Since he was elected in May 2018, as Vladimir Putin's choice, Pozdnyakov has served as the President of the Russian Olympic Committee. He was re-elected in 2022.

In December 2019, after the World Anti-Doping Agency (WADA) banned Russia from all major sporting events for four years for tampering with laboratory data on doping, Pozdnyakov opined that the sanctions were inappropriate and excessive. WADA imposed the sanctions after its executive committee concluded that Russia had planted fake evidence, and deleted files linked to positive doping tests in laboratory data that could have helped identify drug cheats.

===2020–present===
In June 2022, he was removed from his position as European Fencing Confederation (EFC) President at an Extraordinary Congress following a unanimous vote of no confidence in Pozdnyakov that March, due to his xenophobic conduct in the wake of the Russian invasion of Ukraine which had commenced in late February 2022.

In February 2023, Vadym Gutzeit, Ukraine's Youth and Sport Minister as well as the president of the Ukrainian Fencing Federation (and former Olympic champion sabre fencer) and the President of the National Olympic Committee of Ukraine, who had competed with Pozdnyakov when they were teammates from Russia and Ukraine on the post-Soviet Unified Team at the 1992 Olympics, said he had only contempt for Pozdnyakov. Gutzeit blames Pozdnyakov for vocally supporting Russia's invasion of Ukraine. Gutzeit said: "I don't want to talk to him. I don't want to know him at all. He is my enemy, who supports this war, who considers it an honor for athletes to take part in the war against Ukrainians, to kill Ukrainians. Therefore, for today and forever, this person does not exist for me.”

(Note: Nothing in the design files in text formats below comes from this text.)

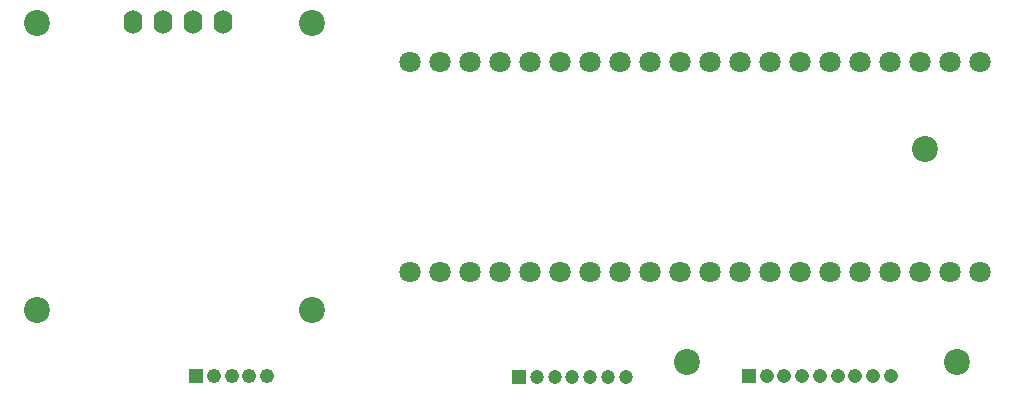
<source format=gbs>
%TF.GenerationSoftware,KiCad,Pcbnew,(6.0.1)*%
%TF.CreationDate,2022-03-18T23:49:22-06:00*%
%TF.ProjectId,PicoFlasher_Breakout_Board_V1.2,5069636f-466c-4617-9368-65725f427265,rev?*%
%TF.SameCoordinates,Original*%
%TF.FileFunction,Soldermask,Bot*%
%TF.FilePolarity,Negative*%
%FSLAX46Y46*%
G04 Gerber Fmt 4.6, Leading zero omitted, Abs format (unit mm)*
G04 Created by KiCad (PCBNEW (6.0.1)) date 2022-03-18 23:49:22*
%MOMM*%
%LPD*%
G01*
G04 APERTURE LIST*
%ADD10C,2.200000*%
%ADD11R,1.200000X1.200000*%
%ADD12C,1.200000*%
%ADD13R,1.208000X1.208000*%
%ADD14C,1.208000*%
%ADD15O,1.600000X2.000000*%
%ADD16R,1.238000X1.238000*%
%ADD17C,1.238000*%
%ADD18C,1.800000*%
G04 APERTURE END LIST*
D10*
%TO.C,REF\u002A\u002A*%
X92533500Y-92500000D03*
%TD*%
%TO.C,REF\u002A\u002A*%
X115783500Y-92525000D03*
%TD*%
%TO.C,REF\u002A\u002A*%
X147525000Y-96900000D03*
%TD*%
%TO.C,REF\u002A\u002A*%
X92533500Y-68175000D03*
%TD*%
D11*
%TO.C,J2*%
X133350000Y-98150000D03*
D12*
X134850000Y-98150000D03*
X136350000Y-98150000D03*
X137850000Y-98150000D03*
X139350000Y-98150000D03*
X140850000Y-98150000D03*
X142350000Y-98150000D03*
%TD*%
D10*
%TO.C,REF\u002A\u002A*%
X167725000Y-78850000D03*
%TD*%
%TO.C,REF\u002A\u002A*%
X170400000Y-96925000D03*
%TD*%
D13*
%TO.C,J1*%
X152800000Y-98143250D03*
D14*
X154300000Y-98143250D03*
X155800000Y-98143250D03*
X157300000Y-98143250D03*
X158800000Y-98143250D03*
X160300000Y-98143250D03*
X161800000Y-98143250D03*
X163300000Y-98143250D03*
X164800000Y-98143250D03*
%TD*%
D15*
%TO.C,U2*%
X100630000Y-68150000D03*
X103170000Y-68150000D03*
X105710000Y-68150000D03*
X108250000Y-68150000D03*
%TD*%
D10*
%TO.C,REF\u002A\u002A*%
X115783500Y-68200000D03*
%TD*%
D16*
%TO.C,J3*%
X106000000Y-98091500D03*
D17*
X107500000Y-98091500D03*
X109000000Y-98091500D03*
X110500000Y-98091500D03*
X112000000Y-98091500D03*
%TD*%
D18*
%TO.C,U1*%
X172330000Y-71500000D03*
X169790000Y-71500000D03*
X167250000Y-71500000D03*
X164710000Y-71500000D03*
X162170000Y-71500000D03*
X159630000Y-71500000D03*
X157090000Y-71500000D03*
X154550000Y-71500000D03*
X152010000Y-71500000D03*
X149470000Y-71500000D03*
X146930000Y-71500000D03*
X144390000Y-71500000D03*
X141850000Y-71500000D03*
X139310000Y-71500000D03*
X136770000Y-71500000D03*
X134230000Y-71500000D03*
X131690000Y-71500000D03*
X129150000Y-71500000D03*
X126610000Y-71500000D03*
X124070000Y-71500000D03*
X124070000Y-89280000D03*
X126610000Y-89280000D03*
X129150000Y-89280000D03*
X131690000Y-89280000D03*
X134230000Y-89280000D03*
X136770000Y-89280000D03*
X139310000Y-89280000D03*
X141850000Y-89280000D03*
X144390000Y-89280000D03*
X146930000Y-89280000D03*
X149470000Y-89280000D03*
X152010000Y-89280000D03*
X154550000Y-89280000D03*
X157090000Y-89280000D03*
X159630000Y-89280000D03*
X162170000Y-89280000D03*
X164710000Y-89280000D03*
X167250000Y-89280000D03*
X169790000Y-89280000D03*
X172330000Y-89280000D03*
%TD*%
M02*

</source>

In April 2023, Pozdnyakov expressed surprise that there was talk of Russian athletes losing motivation during their continued ineligibility to compete in major international events, as a result of the Russian invasion of Ukraine.

In July 2023, a Russian effort to have Ukrainian three-time world sabre champion Olha Kharlan black-carded at the 2023 World Fencing Championships backfired dramatically. Kharlan had offered her defeated Russian opponent a tapping of blades at the end of their bout, a pandemic substitute for handshakes, rather than a handshake. Kharlan was briefly black-carded by the FIE, an hour after the Russian's protest was lodged, but upon the event being reviewed by the IOC its president granted Kharlan an automatic berth in the 2024 Paris Olympics, expressed empathy for what she had gone through, and had the FIE reverse itself. Pozdnyakov railed against what he called the "duplicity" of the IOC, and accused it of picking a sides in a political conflict.

In December 2023, Pozdnyakov directly threatened any Russian athlete who may choose to participate as a "neutral" at the 2024 Olympics, saying: "As the head of the ROC, I voice a clear position: ... We live in a free state... But... we strongly recommend that you thoroughly understand ... the extent and consequences of the personal responsibility assumed." In June 2024, top Russian Olympic official and Vladimir Putin's lieutenant Dmitry Chernyshenko stated that Russian athletes would not violate Russian law by competing in Paris as neutrals and encouraged them to participate.

Pozdnyakov resigned as head of the ROC on 15 October 2024, citing "timely" reasons such as "geopolitical changes".